(RECORDS PROVIDED Opens)
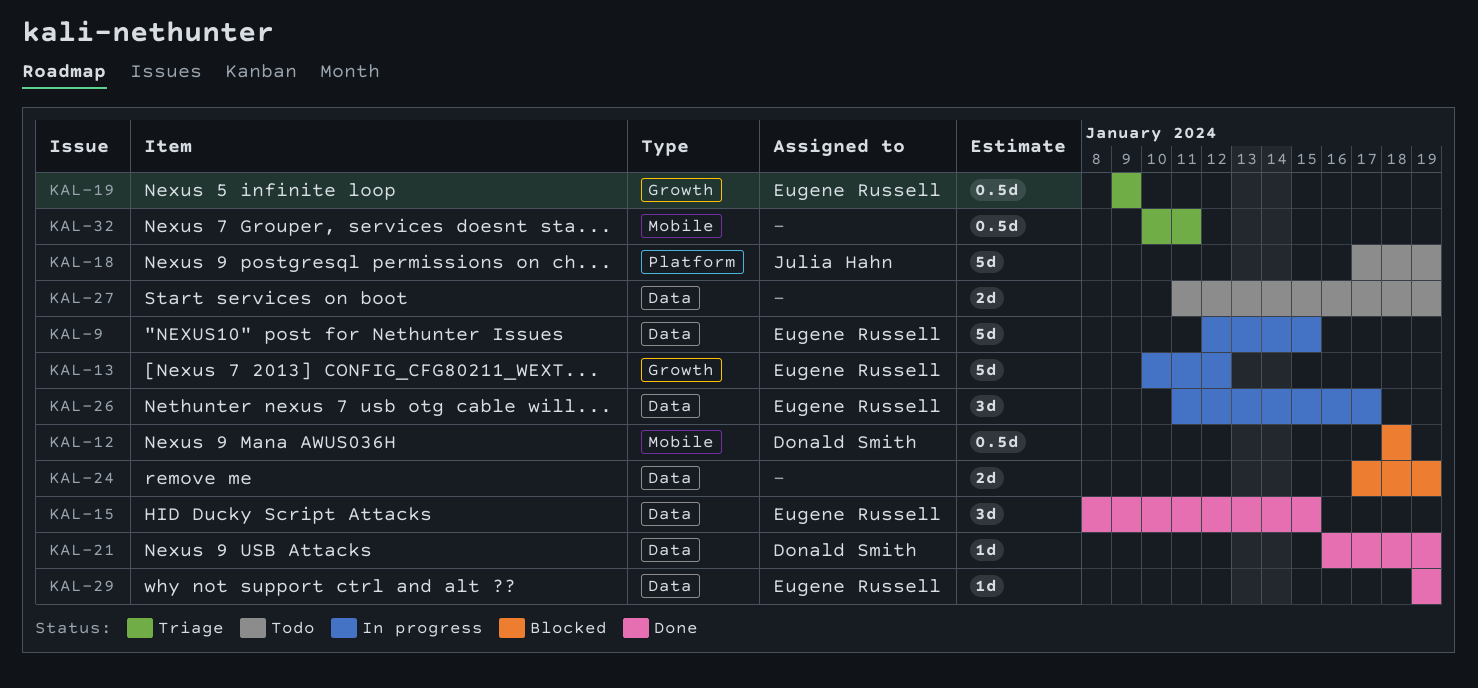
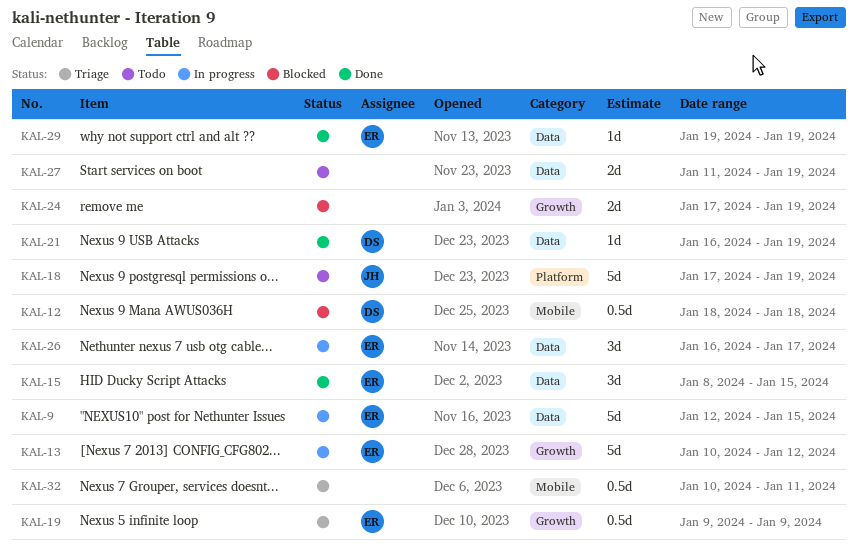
KAL-24, label: Data -> Growth
KAL-26, start: Jan 11 -> Jan 16

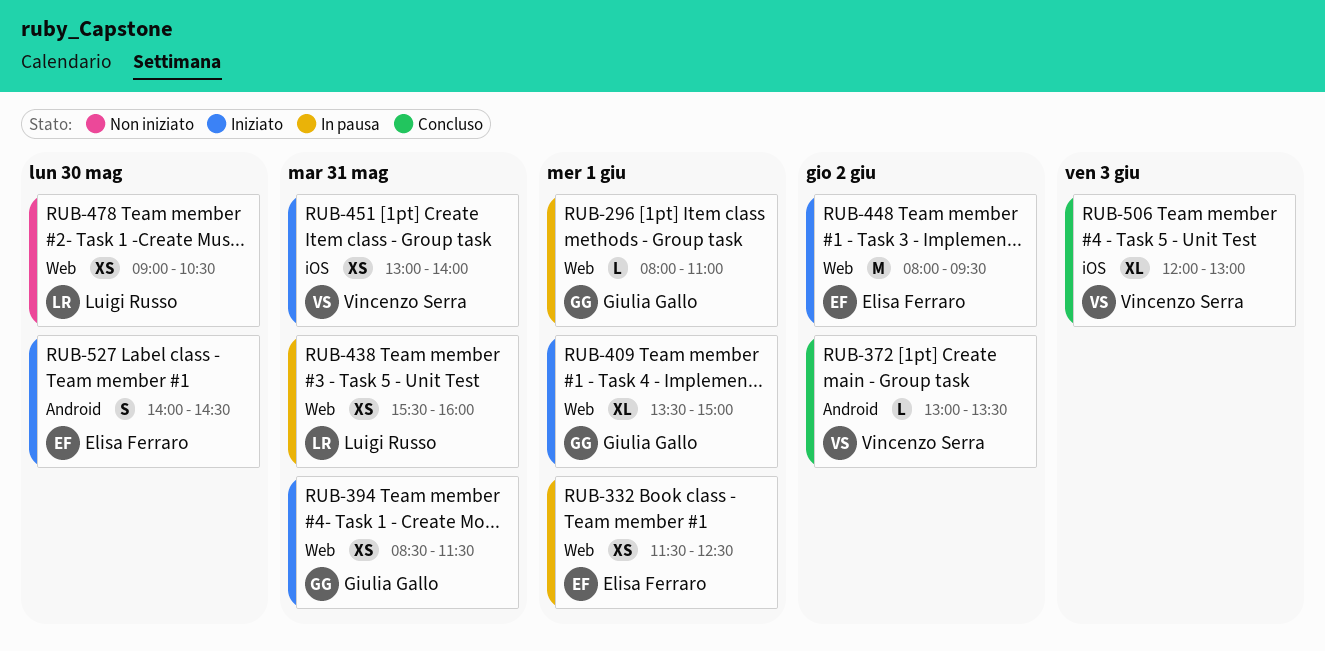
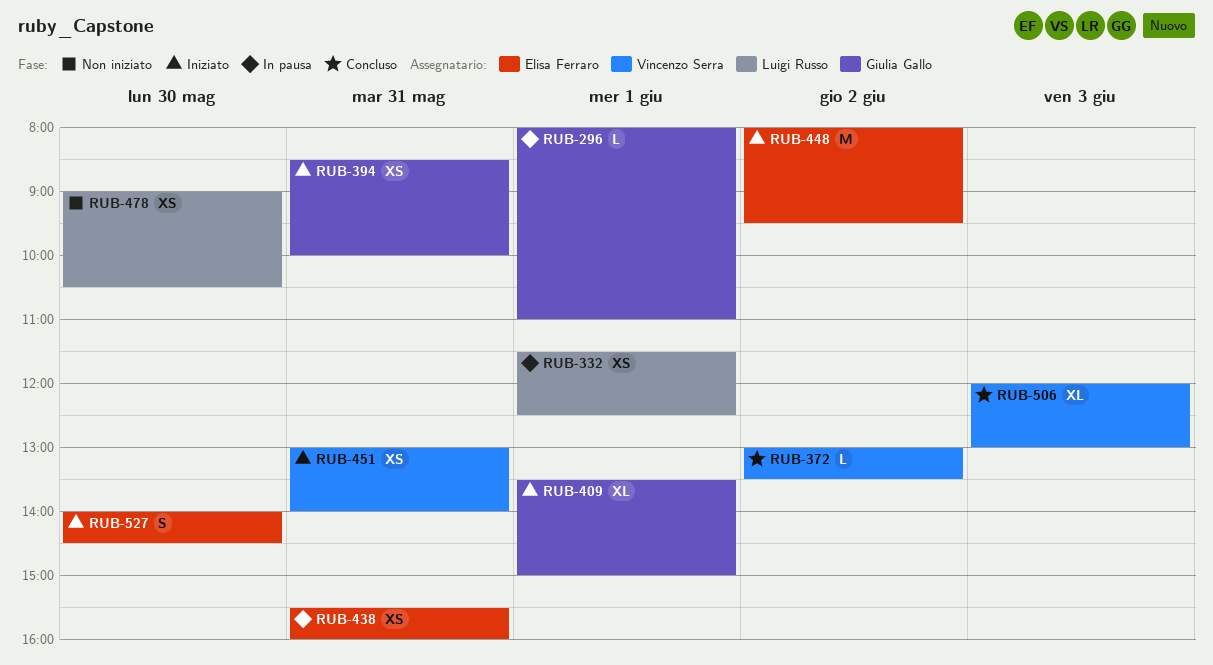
RUB-332, owner: Elisa Ferraro -> Luigi Russo
RUB-394, ends: 11:30 -> 10:00
RUB-438, owner: Luigi Russo -> Elisa Ferraro

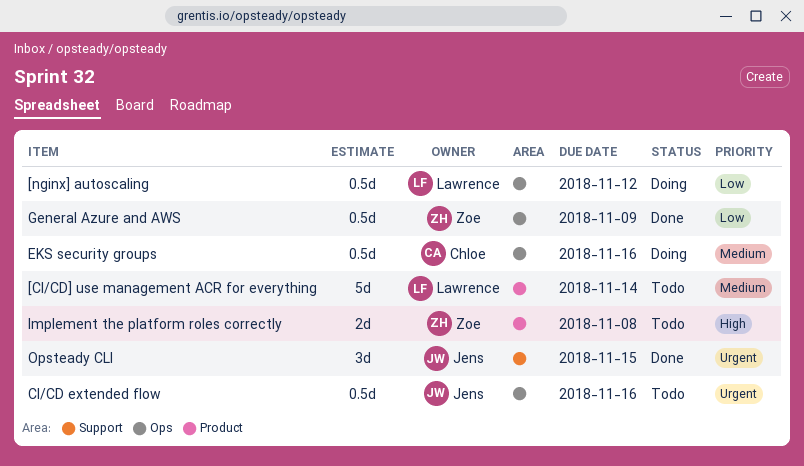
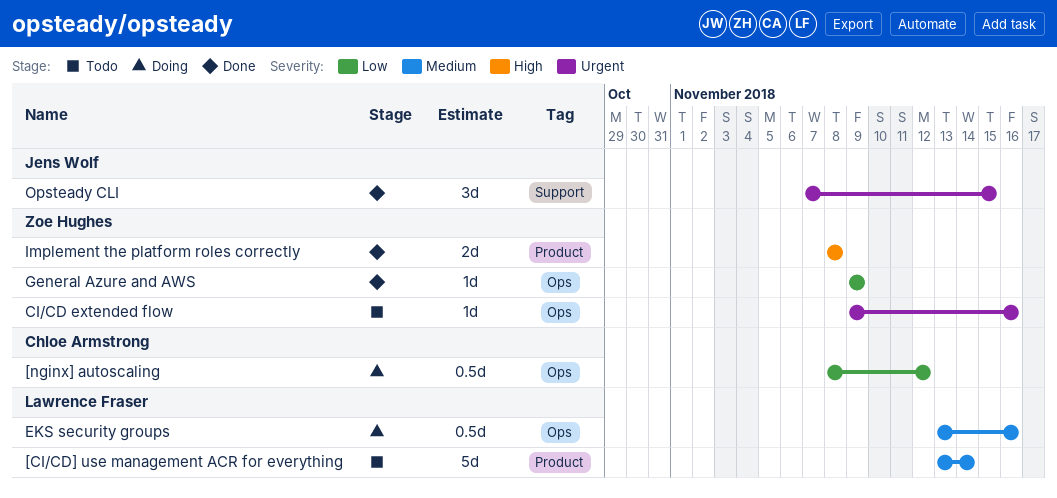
[nginx] autoscaling, owner: Lawrence Fraser -> Chloe Armstrong
CI/CD extended flow, owner: Jens Wolf -> Zoe Hughes
CI/CD extended flow, estimate: 0.5d -> 1d
EKS security groups, owner: Chloe Armstrong -> Lawrence Fraser
General Azure and AWS, estimate: 0.5d -> 1d
Implement the platform roles correctly, status: Todo -> Done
(RECORDS PROVIDED Closes)
ABOUT THIS TASK — Counting every line that holds the string "Armstrong", give the total for the data above and nothing else.

WORKED SOLUTION — 2